Instructions to follow:
Give the text read from the pictures in the data below as a single JSON list of strings, with one string for each line and blank lines left out. Include every line from all of the data, and leave the pictures themselves out of the answer.

———

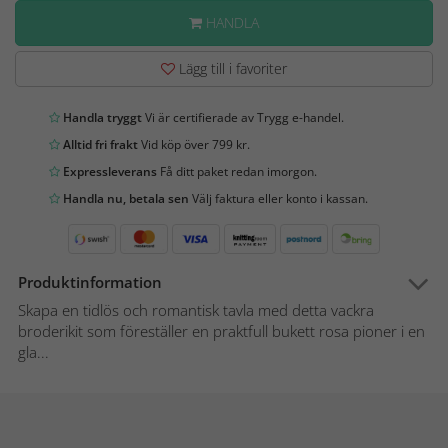
HANDLA
Lägg till i favoriter
Handla tryggt
Vi är certifierade av Trygg e-handel.
Alltid fri frakt
Vid köp över 799 kr.
Expressleverans
Få ditt paket redan imorgon.
Handla nu, betala sen
Välj faktura eller konto i kassan.
Produktinformation
Skapa en tidlös och romantisk tavla med detta vackra
broderikit som föreställer en praktfull bukett rosa pioner i en
gla...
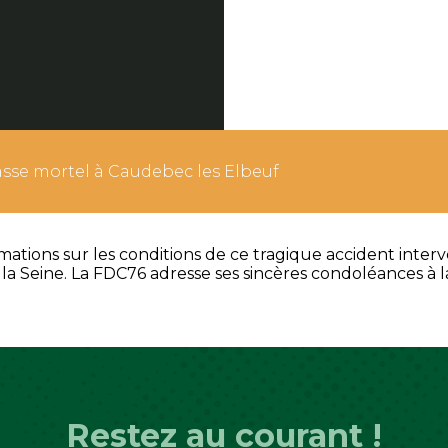
sse mortel à Caudebec les Elbeuf
ations sur les conditions de ce tragique accident interv
 la Seine. La FDC76 adresse ses sincères condoléances à la
Restez au courant !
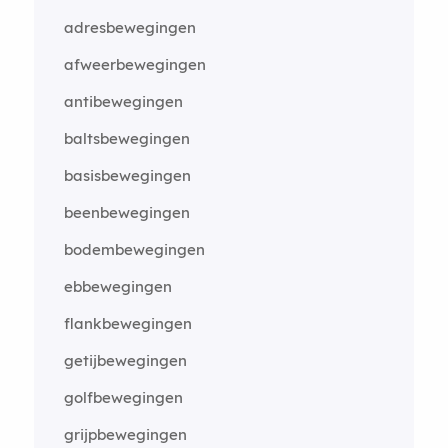
adresbewegingen
afweerbewegingen
antibewegingen
baltsbewegingen
basisbewegingen
beenbewegingen
bodembewegingen
ebbewegingen
flankbewegingen
getijbewegingen
golfbewegingen
grijpbewegingen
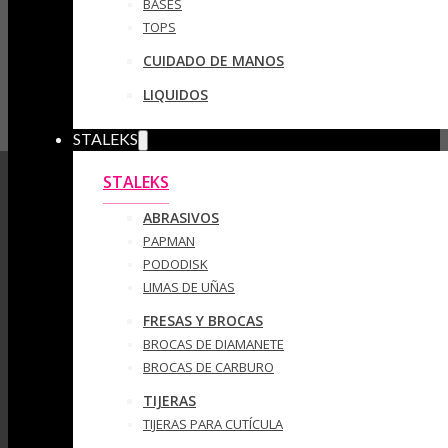
BASES
TOPS
CUIDADO DE MANOS
LIQUIDOS
STALEKS
STALEKS
ABRASIVOS
PAPMAN
PODODISK
LIMAS DE UÑAS
FRESAS Y BROCAS
BROCAS DE DIAMANETE
BROCAS DE CARBURO
TIJERAS
TIJERAS PARA CUTÍCULA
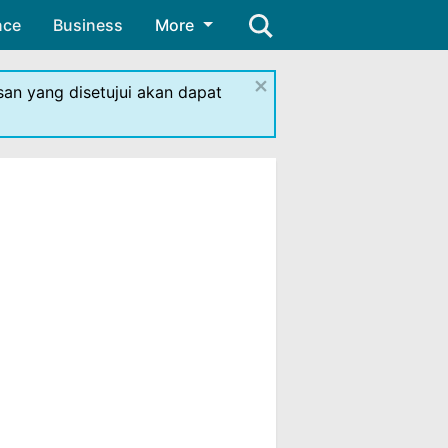
nce
Business
More
×
isan yang disetujui akan dapat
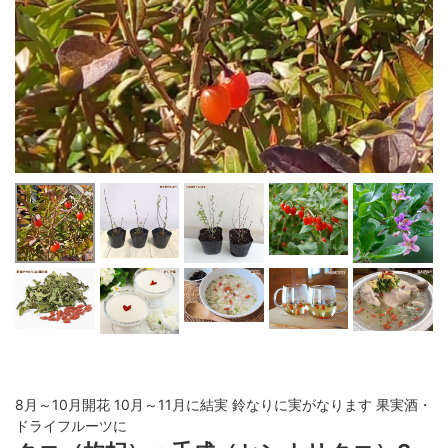
8月～10月開花 10月～11月に結実 鈴なりに実がなります 果実酒・
ドライフルーツに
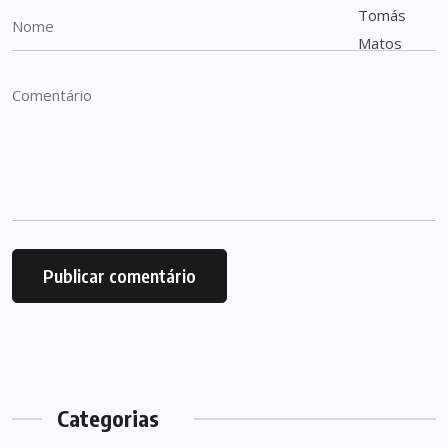
Categorias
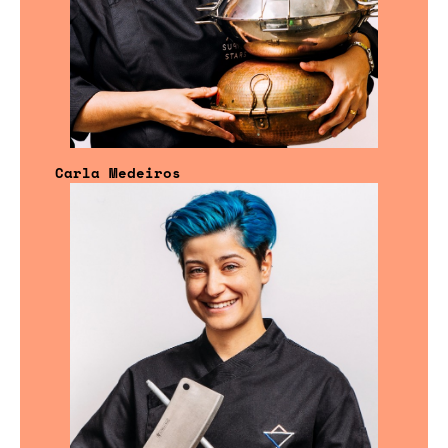
Carla Medeiros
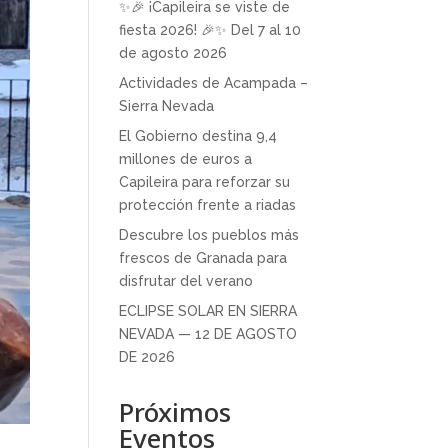
✨🎉 ¡Capileira se viste de
fiesta 2026! 🎉✨ Del 7 al 10
de agosto 2026
Actividades de Acampada –
Sierra Nevada
El Gobierno destina 9,4
millones de euros a
Capileira para reforzar su
protección frente a riadas
Descubre los pueblos más
frescos de Granada para
disfrutar del verano
ECLIPSE SOLAR EN SIERRA
NEVADA — 12 DE AGOSTO
DE 2026
Próximos
Eventos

———

Finished exercise:
[
  "HANDLA",
  "Lägg till i favoriter",
  "Handla tryggt",
  "Vi är certifierade av Trygg e-handel.",
  "Alltid fri frakt",
  "Vid köp över 799 kr.",
  "Expressleverans",
  "Få ditt paket redan imorgon.",
  "Handla nu, betala sen",
  "Välj faktura eller konto i kassan.",
  "Produktinformation",
  "Skapa en tidlös och romantisk tavla med detta vackra",
  "broderikit som föreställer en praktfull bukett rosa pioner i en",
  "gla...",
  "sse mortel à Caudebec les Elbeuf",
  "ations sur les conditions de ce tragique accident interv",
  " la Seine. La FDC76 adresse ses sincères condoléances à la",
  "Restez au courant !",
  "adresbewegingen",
  "afweerbewegingen",
  "antibewegingen",
  "baltsbewegingen",
  "basisbewegingen",
  "beenbewegingen",
  "bodembewegingen",
  "ebbewegingen",
  "flankbewegingen",
  "getijbewegingen",
  "golfbewegingen",
  "grijpbewegingen",
  "BASES",
  "TOPS",
  "CUIDADO DE MANOS",
  "LIQUIDOS",
  "STALEKS",
  "STALEKS",
  "ABRASIVOS",
  "PAPMAN",
  "PODODISK",
  "LIMAS DE UÑAS",
  "FRESAS Y BROCAS",
  "BROCAS DE DIAMANETE",
  "BROCAS DE CARBURO",
  "TIJERAS",
  "TIJERAS PARA CUTÍCULA",
  "nce",
  "Business",
  "More",
  "×",
  "isan yang disetujui akan dapat",
  "8月～10月開花 10月～11月に結実 鈴なりに実がなります 果実酒・",
  "ドライフルーツに",
  "Categorias",
  "Carla Medeiros",
  "✨🎉 ¡Capileira se viste de",
  "fiesta 2026! 🎉✨ Del 7 al 10",
  "de agosto 2026",
  "Actividades de Acampada –",
  "Sierra Nevada",
  "El Gobierno destina 9,4",
  "millones de euros a",
  "Capileira para reforzar su",
  "protección frente a riadas",
  "Descubre los pueblos más",
  "frescos de Granada para",
  "disfrutar del verano",
  "ECLIPSE SOLAR EN SIERRA",
  "NEVADA — 12 DE AGOSTO",
  "DE 2026",
  "Próximos",
  "Eventos"
]